_Material shown_:
<<<<

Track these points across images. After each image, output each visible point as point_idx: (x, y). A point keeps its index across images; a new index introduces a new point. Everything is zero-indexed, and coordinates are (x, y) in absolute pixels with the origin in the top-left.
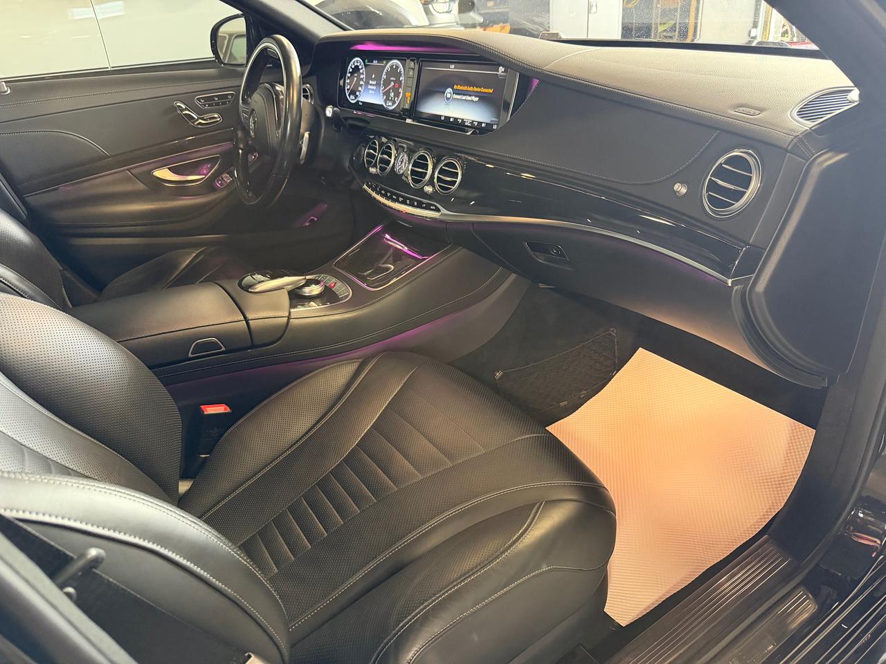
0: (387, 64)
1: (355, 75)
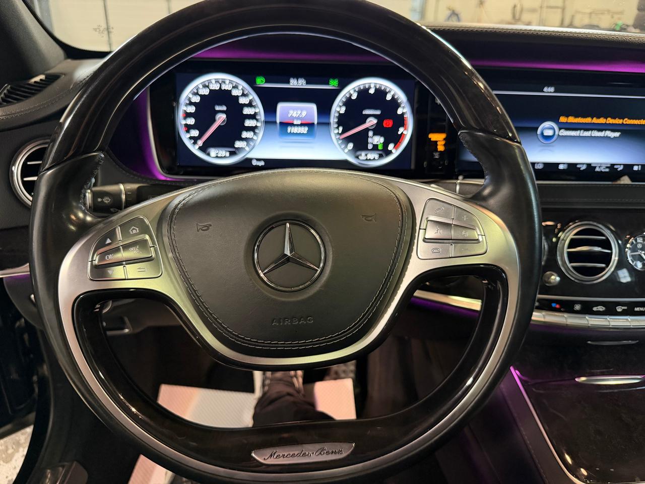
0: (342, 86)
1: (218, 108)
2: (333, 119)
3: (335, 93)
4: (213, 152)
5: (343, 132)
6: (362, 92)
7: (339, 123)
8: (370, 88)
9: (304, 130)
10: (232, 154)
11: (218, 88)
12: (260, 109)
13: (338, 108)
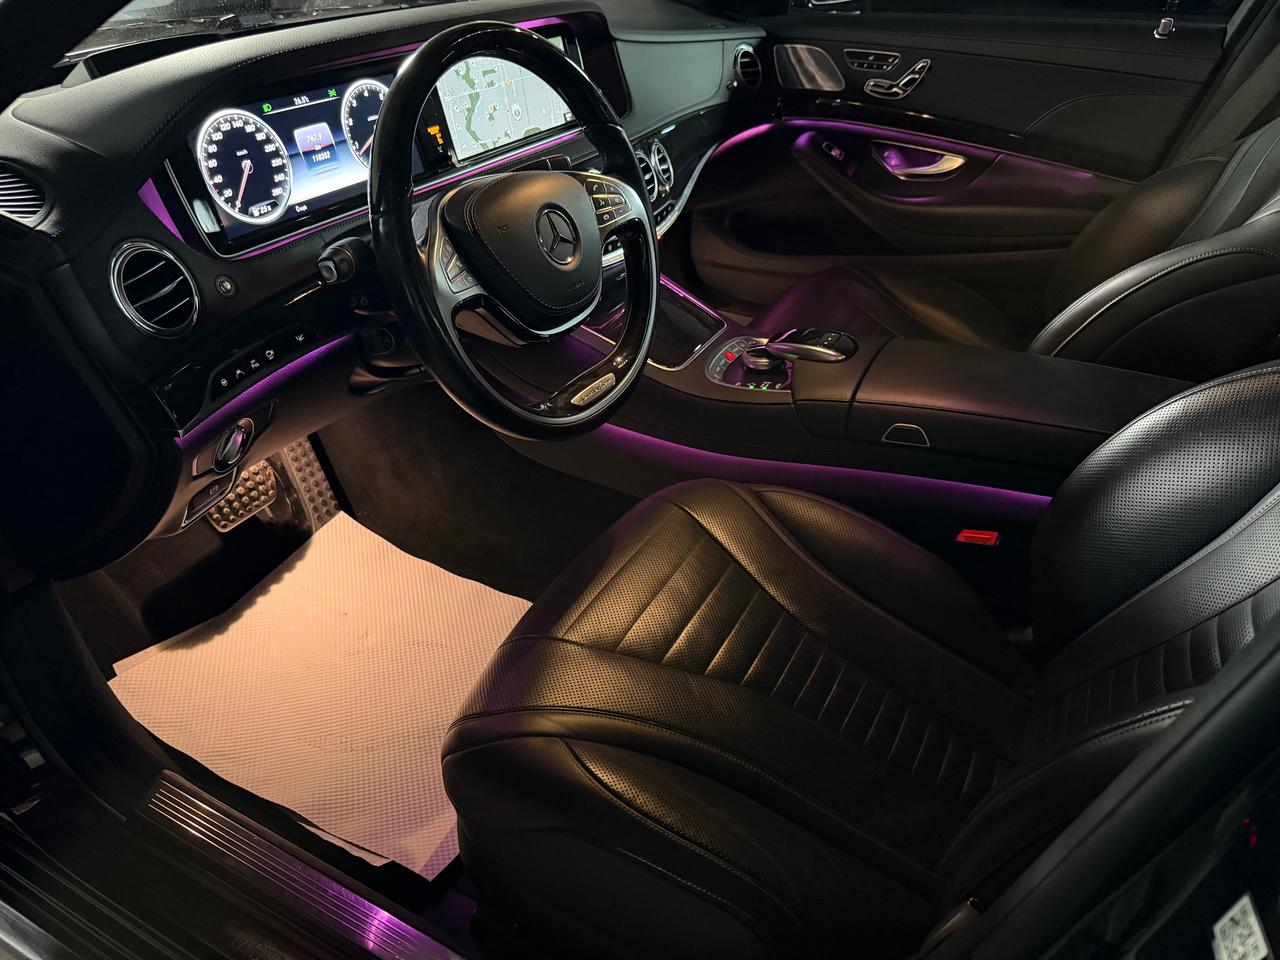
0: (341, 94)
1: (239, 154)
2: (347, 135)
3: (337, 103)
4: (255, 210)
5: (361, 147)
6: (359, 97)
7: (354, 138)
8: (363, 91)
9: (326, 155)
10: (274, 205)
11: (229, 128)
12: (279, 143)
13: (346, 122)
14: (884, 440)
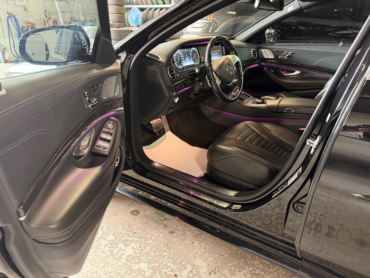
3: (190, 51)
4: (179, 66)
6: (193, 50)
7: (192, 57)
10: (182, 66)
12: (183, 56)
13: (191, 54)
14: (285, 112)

>>>>

Please rewrite all of the records above, replacing "images" with "frames" and leaving everything else unchanged. Leave the pictures out of your answer.

_Answer box_:
Track these points across frames. After each image, output each visible point as point_idx: (x, y). A point keeps its index across frames; a new index introduces a new point. Everything is zero-indexed, and coordinates are (x, y) in absolute pixels with the origin in the top-left.
0: (387, 64)
1: (355, 75)
0: (342, 86)
1: (218, 108)
2: (333, 119)
3: (335, 93)
4: (213, 152)
5: (343, 132)
6: (362, 92)
7: (339, 123)
8: (370, 88)
9: (304, 130)
10: (232, 154)
11: (218, 88)
12: (260, 109)
13: (338, 108)
0: (341, 94)
1: (239, 154)
2: (347, 135)
3: (337, 103)
4: (255, 210)
5: (361, 147)
6: (359, 97)
7: (354, 138)
8: (363, 91)
9: (326, 155)
10: (274, 205)
11: (229, 128)
12: (279, 143)
13: (346, 122)
14: (884, 440)
3: (190, 51)
4: (179, 66)
6: (193, 50)
7: (192, 57)
10: (182, 66)
12: (183, 56)
13: (191, 54)
14: (285, 112)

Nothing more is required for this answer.